◆ REQUIRED WORK ◆
Copy the lines of the material below word for word, omitting the pictures.

— Start INPUT RECORDS —

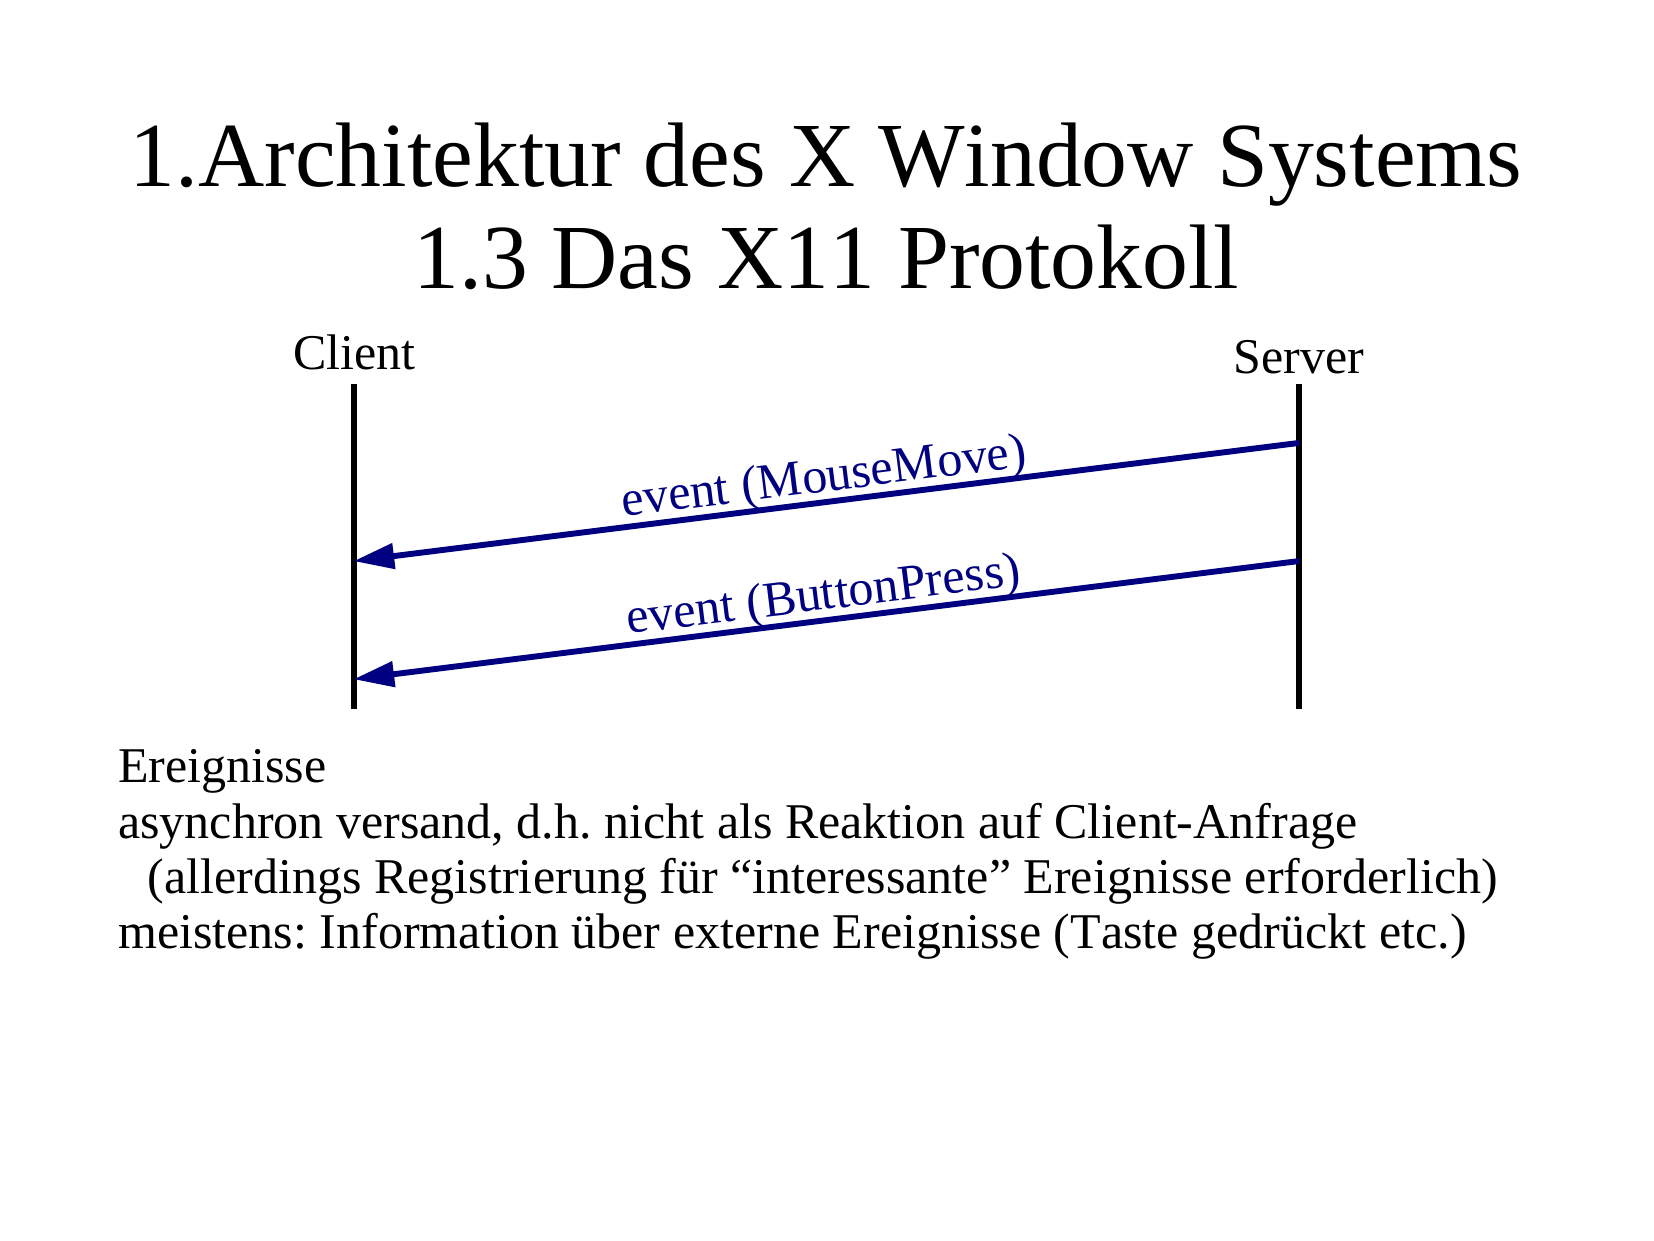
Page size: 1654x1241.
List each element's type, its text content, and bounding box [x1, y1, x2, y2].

title 1.Architektur des X Window Systems 1.3 Das X11 Protokoll [121, 102, 1534, 311]
text_box Ereignisse asynchron versand, d.h. nicht als Reaktion auf Client-Anfrage (allerdings Registrierung für “interessante” Ereignisse erforderlich) meistens: Information über externe Ereignisse (Taste gedrückt etc.) [118, 738, 1565, 1015]
text_box Client [265, 324, 443, 381]
text_box Server [1210, 328, 1388, 384]
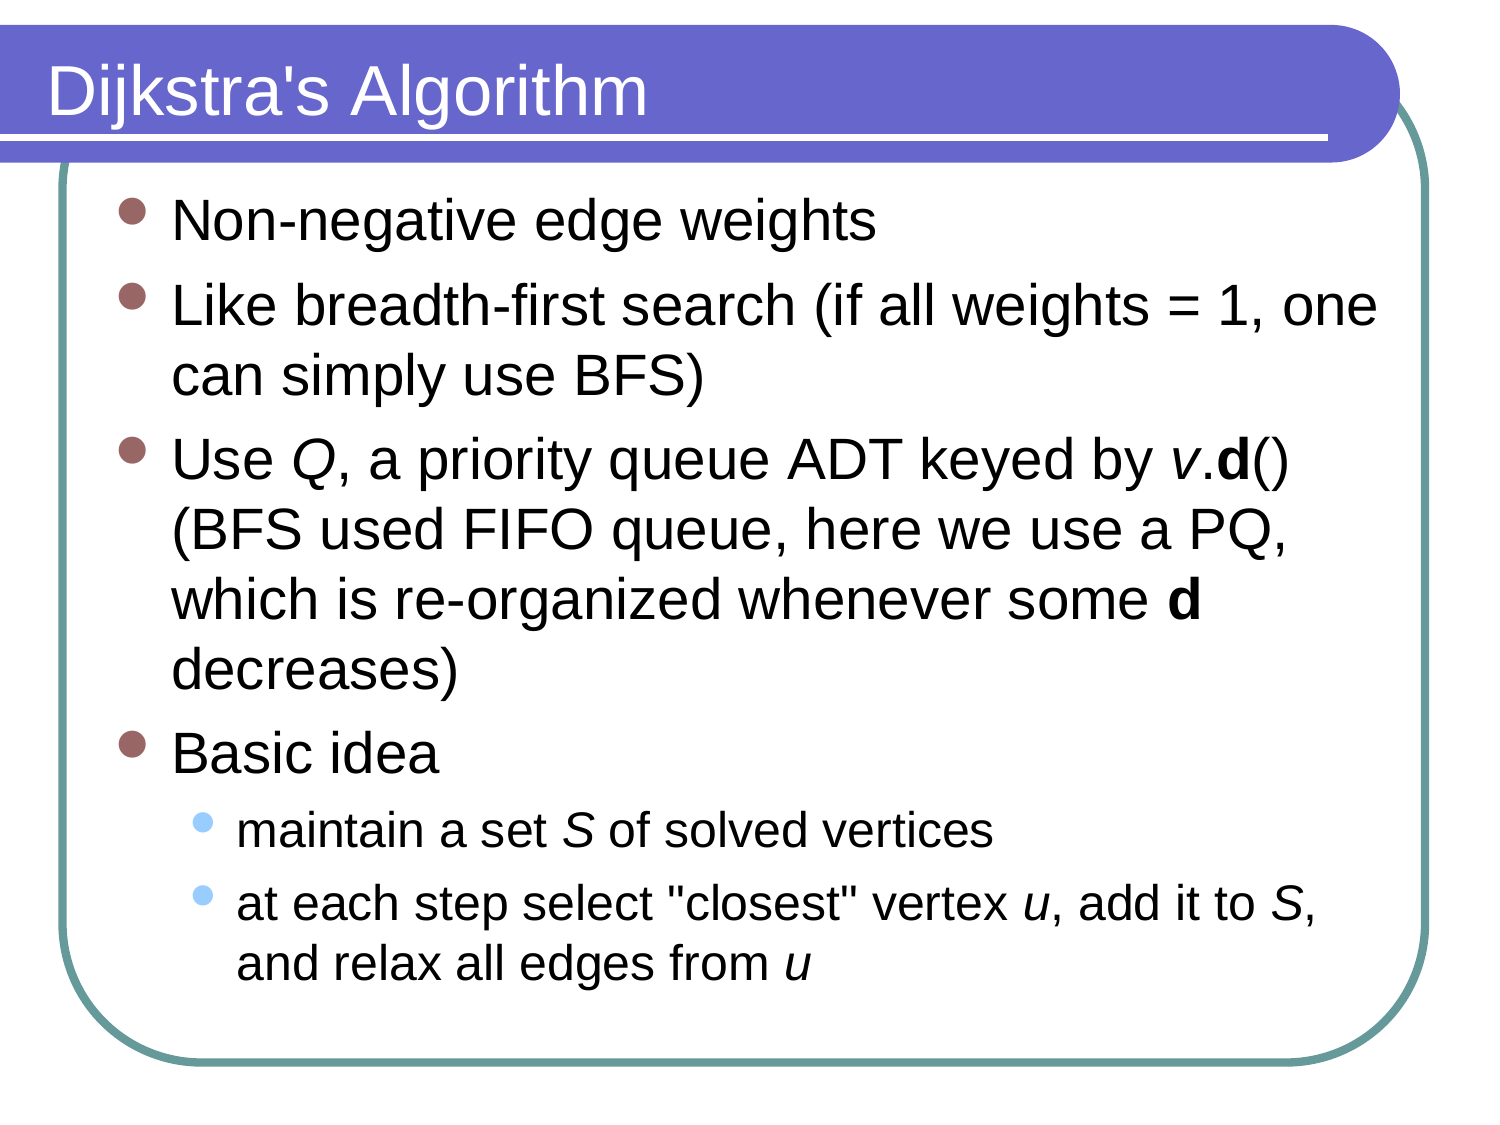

— End INPUT RECORDS —

◆ RESULT OF THE TASK ◆
Page size: 1654x1241.
List each element's type, its text content, and bounding box [x1, y1, x2, y2].

title 1.Architektur des X Window Systems 1.3 Das X11 Protokoll [121, 102, 1534, 311]
text_box Ereignisse asynchron versand, d.h. nicht als Reaktion auf Client-Anfrage (allerdings Registrierung für “interessante” Ereignisse erforderlich) meistens: Information über externe Ereignisse (Taste gedrückt etc.) [118, 738, 1565, 1015]
text_box Client [265, 324, 443, 381]
text_box Server [1210, 328, 1388, 384]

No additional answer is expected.